# Syncing servers



## nanotek (Jan 31, 2014)

Now that I've relocated one old box to another old but newer box. I would like to backup the new one to the old one on a daily basis. Essentially mirror the server, but I don't have zfs. What's the best way to do this over the LAN? net/rsync? How do I first setup the environment though? Do I need to first clone and restore the new box to the backup server and then implement rsync?


----------



## SirDice (Jan 31, 2014)

It depends a bit on what you want from the backups. A regular dump(8)/restore(8) will do but it'll be difficult to extract just a single file from it. Another option is to simply tar(1) stuff and store those. rsync can also be used to sync directories, the target directory doesn't need to have any files from it, the first run will copy everything, subsequent runs will only transfer the changes.


----------



## nanotek (Jan 31, 2014)

I want the backups in case of hardware failure or data corruption but also in the event of a broken system, so recovery, for lack of a better term.

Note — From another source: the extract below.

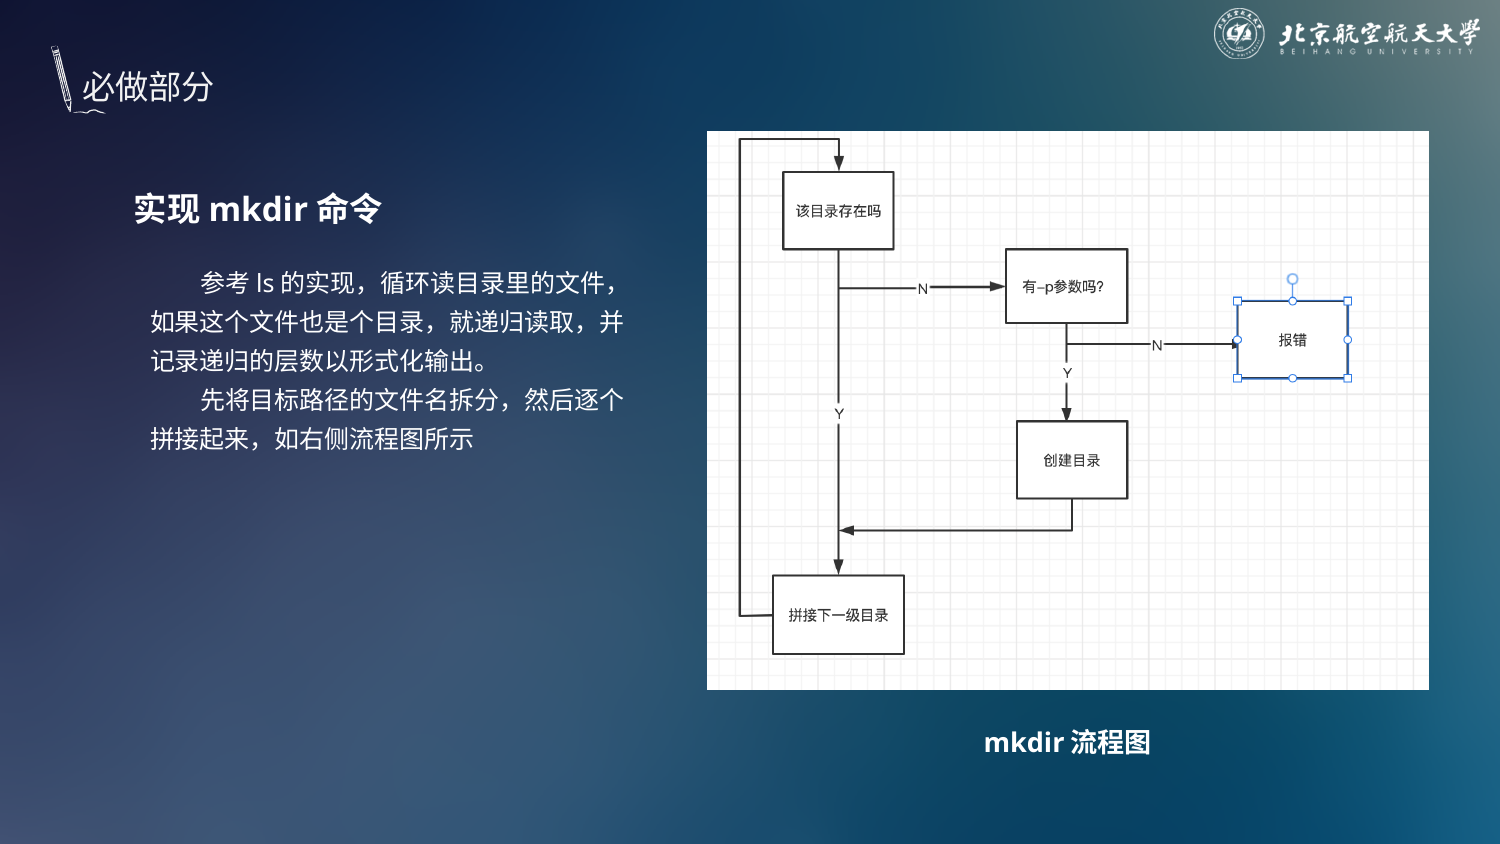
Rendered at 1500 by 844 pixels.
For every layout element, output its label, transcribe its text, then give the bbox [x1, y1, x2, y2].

For example, it looks like my latest upgrade has rendered two systems all but unserviceable, so it would be nice to be able to "flash" an image to recover from such a scenario. Although something like the aforementioned situation, I'm hoping, is a rarity, a contingency plan seems prudent. Perhaps more importantly, I want a duplicate server ready to go live to provide at least email and cloud services with user data if the primary server breaks. In any event, I would like the process to be automated as much as possible. With that in mind, what do you suggest?


----------



## SirDice (Jan 31, 2014)

I would only backup the data and configuration files. It's usually faster installing a fresh FreeBSD compared to a restore(8). With a tar(1) or rsync it'll also be easier to restore a single file should it go missing or corrupt.


----------



## nanotek (Jan 31, 2014)

Thanks, @SirDice. Are there scripts that automate tar(1)? I don't particularly want to sit there and `tar` /usr/ and /root and send them across the LAN every evening. Would `rsync` be better at automating this process?


----------



## SirDice (Jan 31, 2014)

I usually create my own scripts to do this. Basically you set up a @backup user and allow it to `sudo tar` (so you can backup everything). The script contains a number of commands like this:
`ssh backup@server "sudo tar -C / -zcf - etc" > /storage/backups/server/etc-`date "+%Y%m%d"`.tgz`

Authentication is done using public/private key authentication and the script itself is run from @backup's crontab(1).


----------



## nanotek (Jan 31, 2014)

Nice! Thanks, @SirDice.


----------